- Instructions to follow -
Could you copy every line of the data that contains the word "numbered"?

- Data for the task -
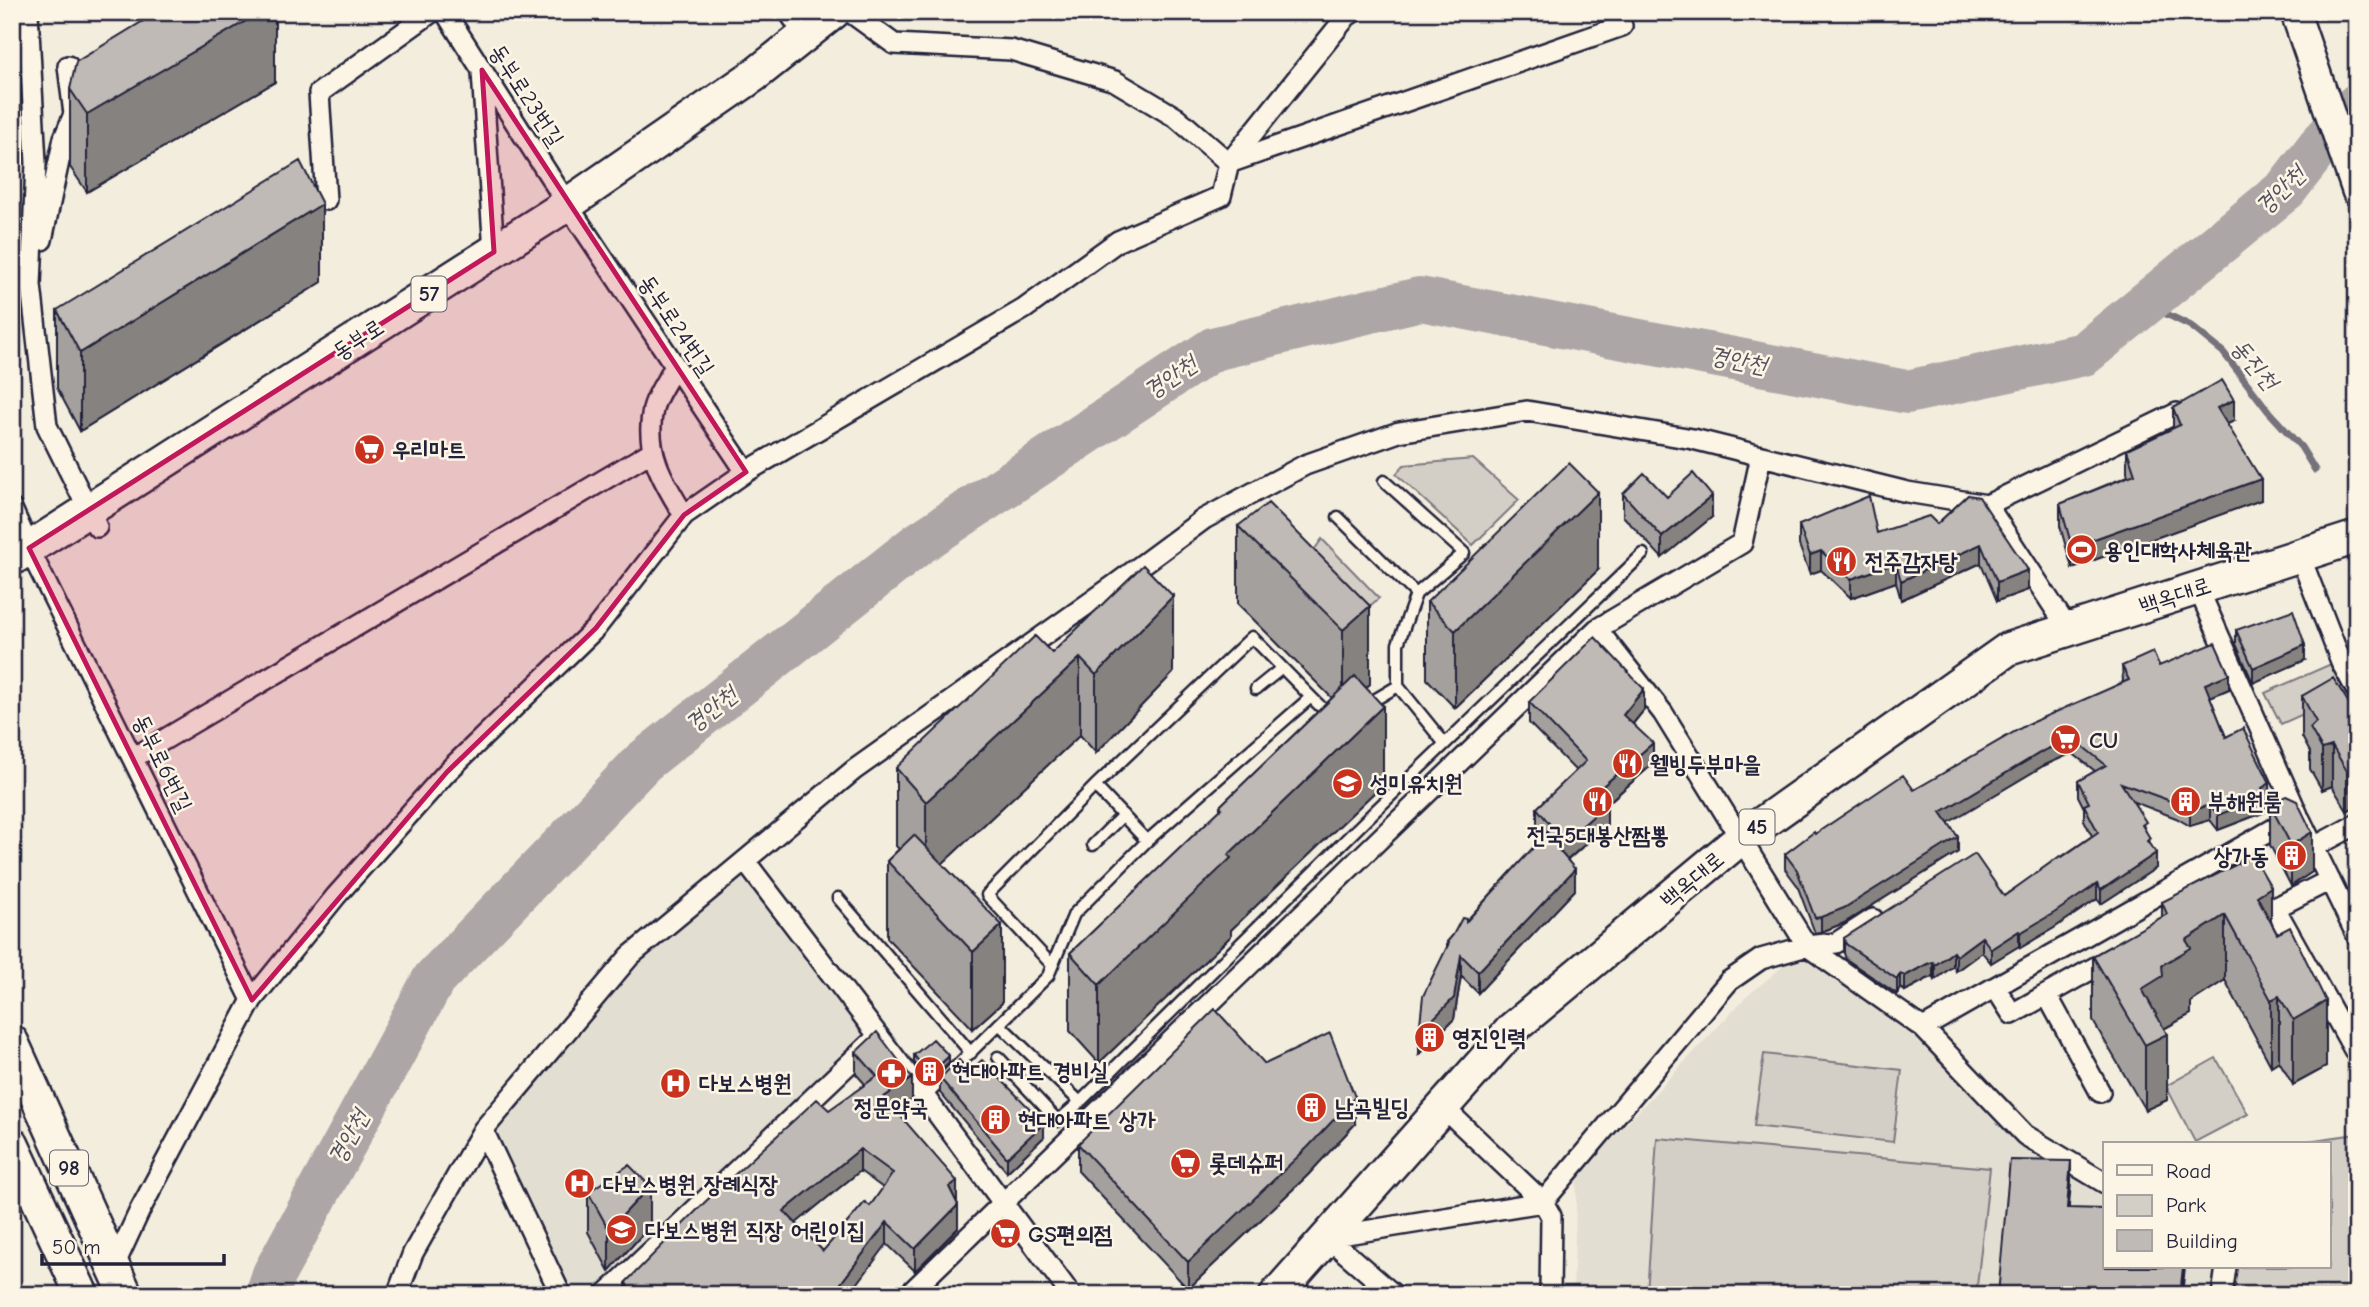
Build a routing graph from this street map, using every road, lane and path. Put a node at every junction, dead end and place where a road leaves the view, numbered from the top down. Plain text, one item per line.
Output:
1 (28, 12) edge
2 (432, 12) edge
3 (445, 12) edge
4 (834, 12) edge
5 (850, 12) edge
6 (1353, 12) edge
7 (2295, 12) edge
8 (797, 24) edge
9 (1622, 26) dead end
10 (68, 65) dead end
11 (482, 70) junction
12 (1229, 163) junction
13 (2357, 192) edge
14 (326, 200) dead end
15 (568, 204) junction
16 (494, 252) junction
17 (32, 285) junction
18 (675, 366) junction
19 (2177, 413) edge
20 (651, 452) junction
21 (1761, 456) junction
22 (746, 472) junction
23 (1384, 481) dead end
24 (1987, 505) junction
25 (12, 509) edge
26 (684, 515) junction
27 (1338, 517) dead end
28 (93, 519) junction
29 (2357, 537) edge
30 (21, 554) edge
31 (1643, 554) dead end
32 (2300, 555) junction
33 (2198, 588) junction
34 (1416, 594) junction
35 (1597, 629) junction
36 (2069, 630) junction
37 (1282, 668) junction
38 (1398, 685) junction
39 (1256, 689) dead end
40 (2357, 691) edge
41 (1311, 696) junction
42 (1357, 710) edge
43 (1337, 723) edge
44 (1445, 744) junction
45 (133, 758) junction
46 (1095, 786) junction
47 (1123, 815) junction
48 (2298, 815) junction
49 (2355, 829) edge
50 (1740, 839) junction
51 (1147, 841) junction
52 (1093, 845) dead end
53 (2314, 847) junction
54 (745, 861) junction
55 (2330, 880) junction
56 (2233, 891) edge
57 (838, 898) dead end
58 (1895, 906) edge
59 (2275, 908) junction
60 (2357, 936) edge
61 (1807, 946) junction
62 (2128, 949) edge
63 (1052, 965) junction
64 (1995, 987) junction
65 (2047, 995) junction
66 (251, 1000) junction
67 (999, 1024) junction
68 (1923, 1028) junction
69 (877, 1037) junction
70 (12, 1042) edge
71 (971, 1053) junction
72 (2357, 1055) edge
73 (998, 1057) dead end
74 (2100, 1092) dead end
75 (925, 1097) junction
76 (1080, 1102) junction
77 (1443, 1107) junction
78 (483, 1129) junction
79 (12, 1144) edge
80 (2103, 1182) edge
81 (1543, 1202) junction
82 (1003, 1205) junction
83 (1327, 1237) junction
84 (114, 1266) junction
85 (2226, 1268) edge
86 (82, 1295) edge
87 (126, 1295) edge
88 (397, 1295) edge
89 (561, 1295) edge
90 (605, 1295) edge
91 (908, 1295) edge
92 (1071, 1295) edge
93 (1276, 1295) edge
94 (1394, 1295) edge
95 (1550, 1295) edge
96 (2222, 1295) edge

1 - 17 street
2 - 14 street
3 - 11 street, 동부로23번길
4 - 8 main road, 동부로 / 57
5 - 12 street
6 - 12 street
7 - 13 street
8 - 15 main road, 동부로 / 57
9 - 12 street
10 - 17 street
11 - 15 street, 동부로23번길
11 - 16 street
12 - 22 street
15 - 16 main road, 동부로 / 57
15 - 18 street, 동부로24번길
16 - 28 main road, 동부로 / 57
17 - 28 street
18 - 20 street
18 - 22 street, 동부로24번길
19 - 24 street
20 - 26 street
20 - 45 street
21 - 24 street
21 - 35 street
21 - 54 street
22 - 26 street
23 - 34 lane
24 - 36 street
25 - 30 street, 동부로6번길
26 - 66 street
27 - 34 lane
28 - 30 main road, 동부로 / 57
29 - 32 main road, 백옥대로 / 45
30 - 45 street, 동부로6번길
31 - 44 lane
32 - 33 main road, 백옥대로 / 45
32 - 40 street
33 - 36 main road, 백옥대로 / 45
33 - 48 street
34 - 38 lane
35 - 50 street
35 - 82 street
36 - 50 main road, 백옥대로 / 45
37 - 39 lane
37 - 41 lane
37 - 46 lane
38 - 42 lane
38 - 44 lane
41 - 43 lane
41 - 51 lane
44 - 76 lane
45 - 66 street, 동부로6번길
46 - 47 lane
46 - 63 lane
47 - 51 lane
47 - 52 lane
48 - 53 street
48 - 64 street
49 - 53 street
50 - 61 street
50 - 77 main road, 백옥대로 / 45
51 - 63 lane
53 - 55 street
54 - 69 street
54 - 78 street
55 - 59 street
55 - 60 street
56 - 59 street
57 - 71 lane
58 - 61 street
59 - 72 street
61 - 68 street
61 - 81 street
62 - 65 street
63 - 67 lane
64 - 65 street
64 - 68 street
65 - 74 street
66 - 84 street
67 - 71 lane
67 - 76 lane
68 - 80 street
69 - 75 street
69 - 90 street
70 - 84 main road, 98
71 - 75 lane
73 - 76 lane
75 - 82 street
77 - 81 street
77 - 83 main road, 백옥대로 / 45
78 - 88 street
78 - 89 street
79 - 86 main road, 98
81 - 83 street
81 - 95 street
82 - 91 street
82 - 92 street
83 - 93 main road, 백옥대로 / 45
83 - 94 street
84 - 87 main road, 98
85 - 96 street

==

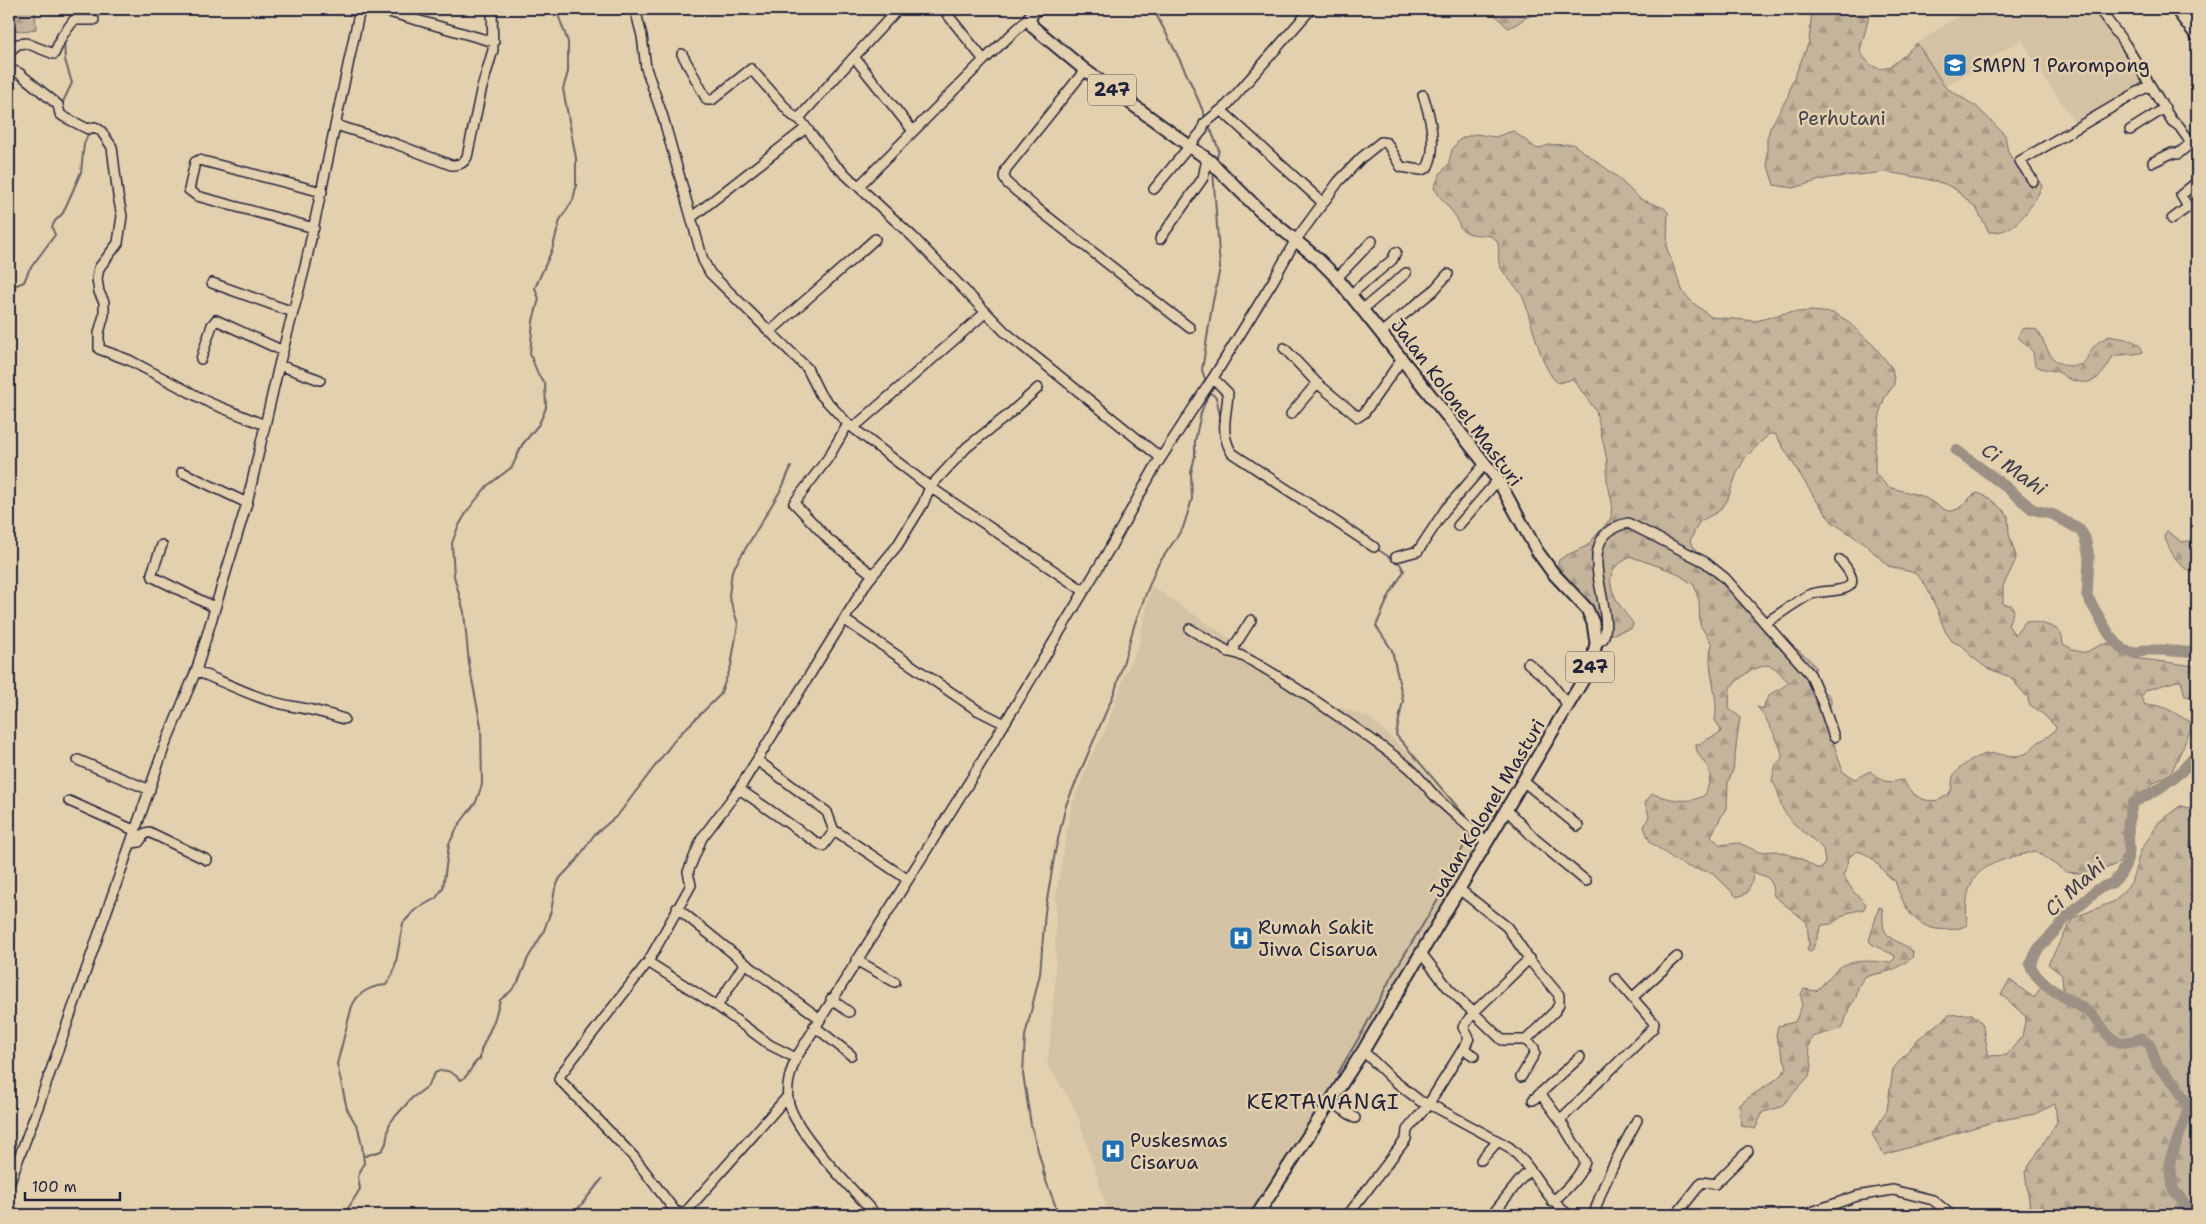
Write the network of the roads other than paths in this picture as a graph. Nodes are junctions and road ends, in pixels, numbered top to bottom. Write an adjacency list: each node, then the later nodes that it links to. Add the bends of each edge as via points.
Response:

- Task answer -
Build a routing graph from this street map, using every road, lane and path. Put a node at every junction, dead end and place where a road leaves the view, numbered from the top down. Plain text, one item per line.
Write the network of the roads other than paths in this picture as a graph. Nodes are junctions and road ends, in pixels, numbered top to bottom. Write an adjacency list: each node, then the later nodes that it links to. Add the bends of each edge as via points.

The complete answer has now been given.